To implement the B-constraint into lattice simulations we have to provide a way to calculate B for a given configuration. We do this through a 'geodesic' approach which maps the elementary spatial lattice triangle onto the smaller one of the two spherical triangles which are cut out by the three image points on the sphere on which the O(3)-vectors with unit length live. In the continuum limit this converges smoothly to the standard differential form of the winding density. For random configurations it implies that on one lattice unit cell we can have either zero or one defect with well-defined probability, but not more (similar to the Kibble mechanism in cosmology).
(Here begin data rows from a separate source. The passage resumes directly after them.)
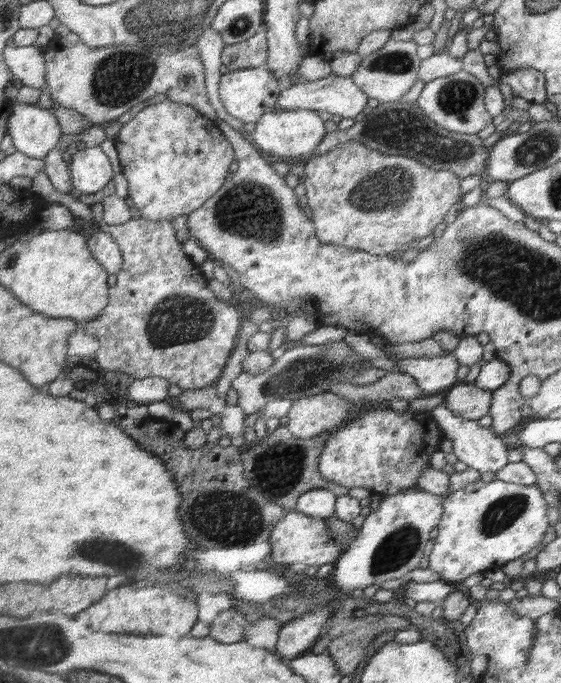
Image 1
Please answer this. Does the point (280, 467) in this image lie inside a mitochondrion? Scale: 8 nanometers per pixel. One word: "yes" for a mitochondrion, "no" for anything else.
yes

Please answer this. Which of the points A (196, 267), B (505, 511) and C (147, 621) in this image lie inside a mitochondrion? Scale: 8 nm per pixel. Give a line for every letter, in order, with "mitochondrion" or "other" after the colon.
A: other
B: mitochondrion
C: other

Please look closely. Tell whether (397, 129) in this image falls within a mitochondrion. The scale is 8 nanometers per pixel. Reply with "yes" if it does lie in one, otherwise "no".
yes

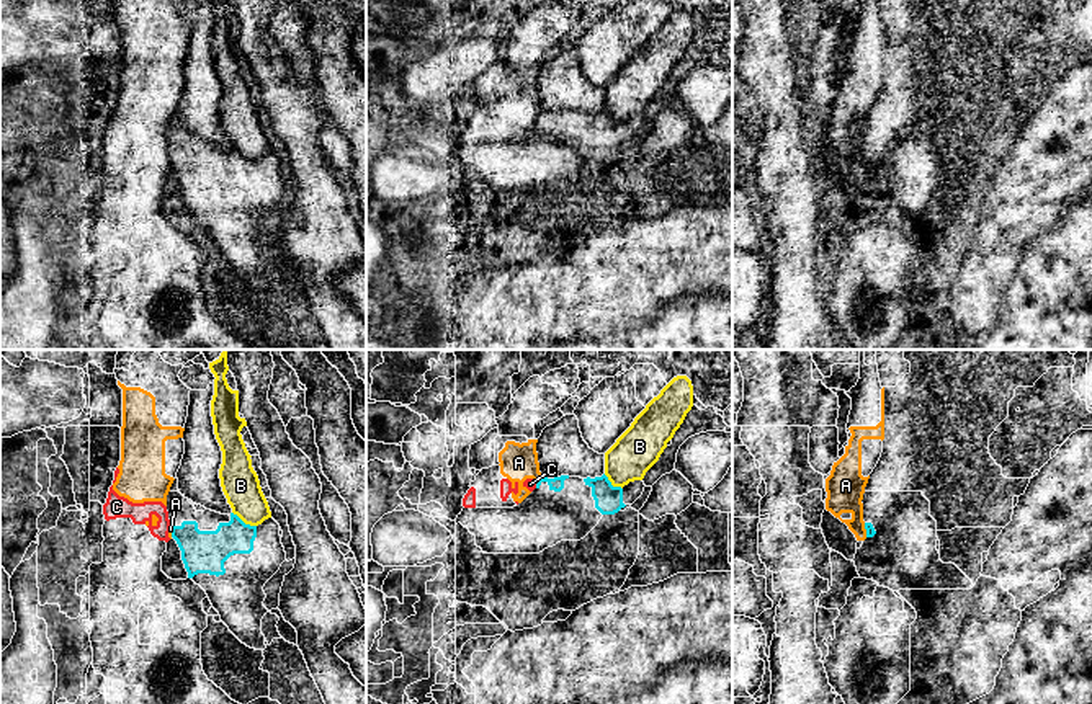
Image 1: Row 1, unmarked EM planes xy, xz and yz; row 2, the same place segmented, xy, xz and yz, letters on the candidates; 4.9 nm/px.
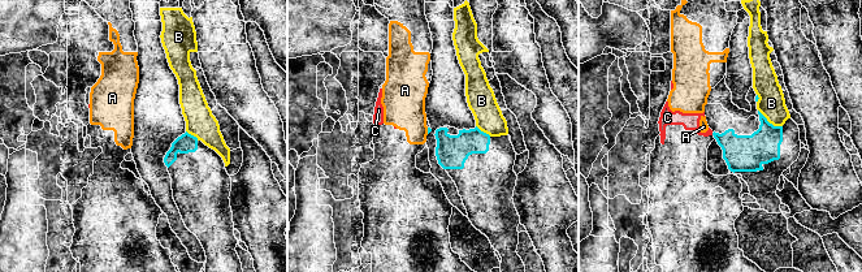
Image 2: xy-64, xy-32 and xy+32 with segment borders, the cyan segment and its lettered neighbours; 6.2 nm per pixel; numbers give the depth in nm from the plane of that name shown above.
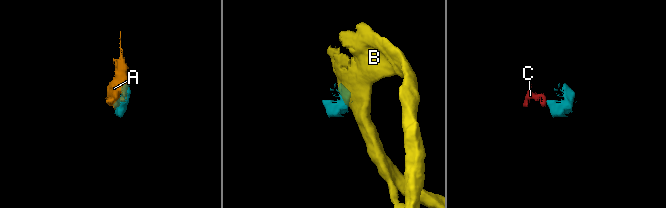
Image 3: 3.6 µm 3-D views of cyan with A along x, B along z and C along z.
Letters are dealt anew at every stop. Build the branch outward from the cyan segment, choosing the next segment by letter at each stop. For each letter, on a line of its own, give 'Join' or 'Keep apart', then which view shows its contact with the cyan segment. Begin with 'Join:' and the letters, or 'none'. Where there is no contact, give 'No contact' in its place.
Join: none
A: Keep apart. Touches cyan in xz
B: Keep apart. Touches cyan in xy
C: Keep apart. Touches cyan in xy

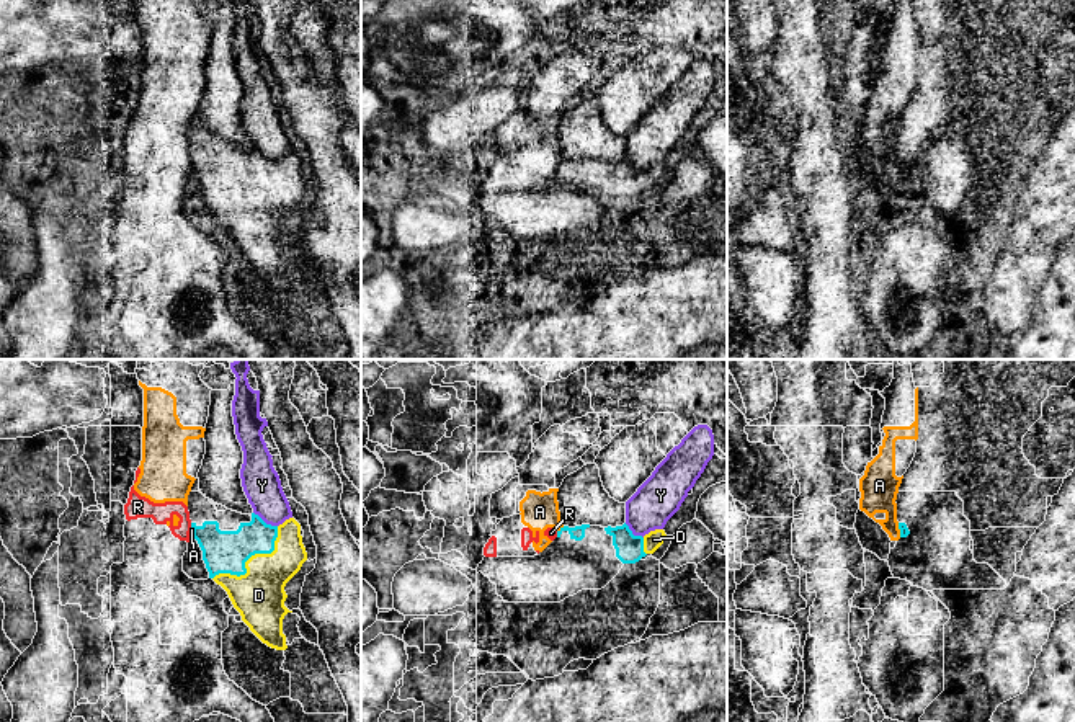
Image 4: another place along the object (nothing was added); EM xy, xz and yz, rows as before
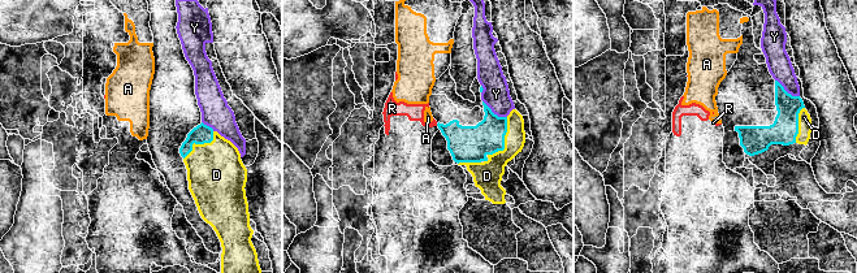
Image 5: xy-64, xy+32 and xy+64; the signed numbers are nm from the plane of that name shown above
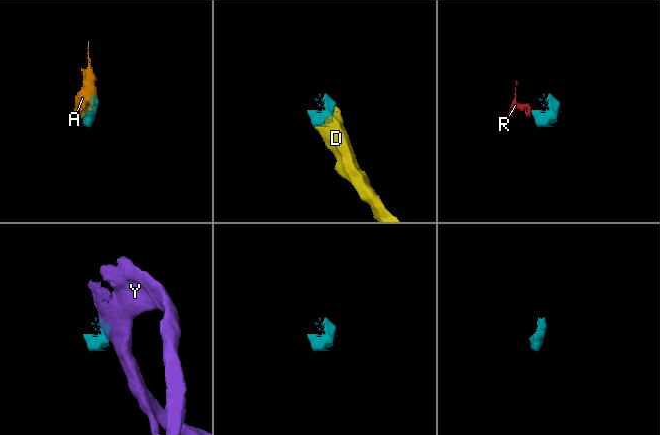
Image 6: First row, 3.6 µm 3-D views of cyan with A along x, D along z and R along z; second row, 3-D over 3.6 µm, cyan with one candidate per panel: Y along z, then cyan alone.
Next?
Join: D
A: Keep apart. Touches cyan in xz
D: Join. Touches cyan in xy
R: Keep apart. Touches cyan in xy
Y: Keep apart. Touches cyan in xy

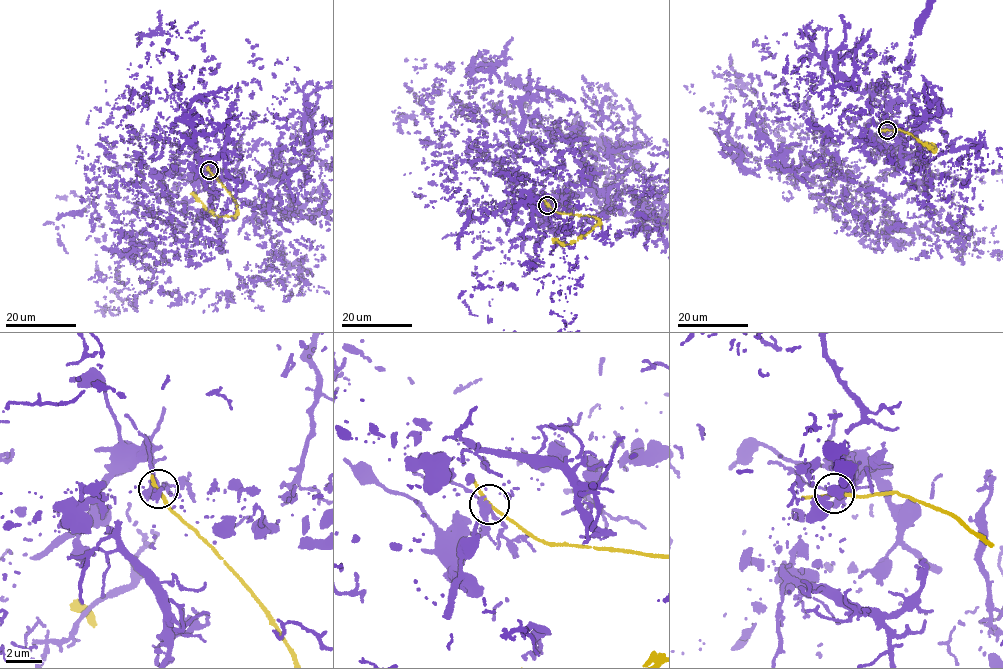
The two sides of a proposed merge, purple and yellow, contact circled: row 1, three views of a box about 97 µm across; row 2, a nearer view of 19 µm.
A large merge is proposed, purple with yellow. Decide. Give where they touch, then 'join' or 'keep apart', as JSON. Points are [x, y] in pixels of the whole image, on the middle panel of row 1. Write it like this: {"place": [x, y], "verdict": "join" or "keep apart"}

The total winding B obtained in this way for some initial configuration then is preserved in each update step of the evolution which finally leads to a smooth configuration with that value of B.
The structure of the emerging defects is characterized by bag formation: large gradients in the angular variables (which imply large winding density) is preferably tied to small values of the modulus field (to reduce local energy) i.e. the charged matter gets concentrated inside localized bags. Depending on the coupling constants cluster formation may set in, where defects with several units of winding density sit inside a common bag.
To get an idea what sort of phenomenology we have to confront we demonstrate in an event-by-event analysis typical features of different evolutions.
All B-violating evolutions lead to a very small number of defects, (independent of the initial value of B), which finally will also unwind on much larger time scales (depending on the Metropolis algorithm). Once the particle number has dropped to a few units, the size of aligned domains in the embedding field approaches the lattice size.
In B-conserving evolutions (which are of interest due to their possible implications for the hadronic 3d-O(4) case) defects can disappear only via annihilation processes which happen preferably for overlapping defects. Therefore the annihilation rate is sensitive to their size. If their size is of the order of the lattice unit then the evolution leaves a large number of them embedded in the smooth background (even for B=0 configurations) and the size of aligned domains saturates at a finite value (inversely proportional to the sqrt of the defect density). This result is not very sensitive to the actual value of B, as long as B is much smaller than the initial number of randomly produced defects.
If the defect size is increased by about one order of magnitude then annihilation dominates the B-violating unwinding such that for B=0 configurations both types of evolutions proceed in a quite similar pattern: both types eventually lead to fully aligned configurations with all defects eliminated.
The result of B-conserving evolutions then, however, depends sensitively on the actual value of B, because in the end the number of defects will be equal to B (with all antiparticles eliminated) and, correspondingly, the size of aligned domains then reflects B. or the number of clusters in which the total B is split up.
Evidently, already this most simple case of a sudden quench is of remarkable complexity, and indicates that descriptions in terms of spatially constant mean fields may not be adequate. Dynamical feedback from a time-dependent potential is naturally included. Depending on the ratio of the corresponding time scale to the typical relaxation time it leads to reheating and particle production. Sampling the initial configurations according to an appropriate statistical ensemble we obtain in this way the final particle density (and its variance) as function of quench time. Information about the spectrum of elementary field modes may be obtained from analysing the time-dependent configurations in momentum space.